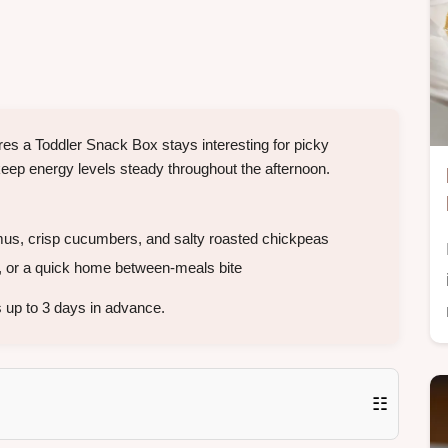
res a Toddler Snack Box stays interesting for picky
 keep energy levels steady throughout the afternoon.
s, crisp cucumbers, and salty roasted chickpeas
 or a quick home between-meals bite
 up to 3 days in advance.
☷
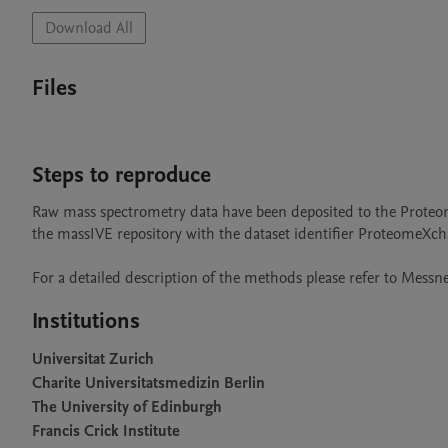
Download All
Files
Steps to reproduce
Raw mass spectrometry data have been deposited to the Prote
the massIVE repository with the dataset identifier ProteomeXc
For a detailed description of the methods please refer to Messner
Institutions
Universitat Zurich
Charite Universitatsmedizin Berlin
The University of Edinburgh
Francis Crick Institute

....

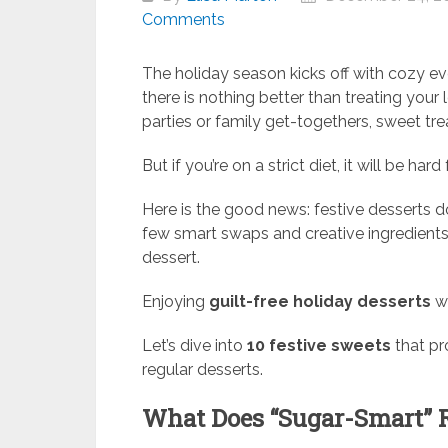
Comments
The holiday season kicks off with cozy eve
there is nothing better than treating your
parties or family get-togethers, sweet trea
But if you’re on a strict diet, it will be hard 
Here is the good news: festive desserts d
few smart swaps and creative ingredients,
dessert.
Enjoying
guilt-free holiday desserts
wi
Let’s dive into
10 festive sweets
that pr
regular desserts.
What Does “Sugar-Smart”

....

> **ACTIVITY**
Start with the line above containing "res a Toddler" and end with the line containing "Francis Crick Institute". Set down that stretch exactly, without any pictures.

> **RESULT OF THE EXERCISE**
res a Toddler Snack Box stays interesting for picky
 keep energy levels steady throughout the afternoon.
s, crisp cucumbers, and salty roasted chickpeas
 or a quick home between-meals bite
 up to 3 days in advance.
☷
Download All
Files
Steps to reproduce
Raw mass spectrometry data have been deposited to the Prote
the massIVE repository with the dataset identifier ProteomeXc
For a detailed description of the methods please refer to Messner
Institutions
Universitat Zurich
Charite Universitatsmedizin Berlin
The University of Edinburgh
Francis Crick Institute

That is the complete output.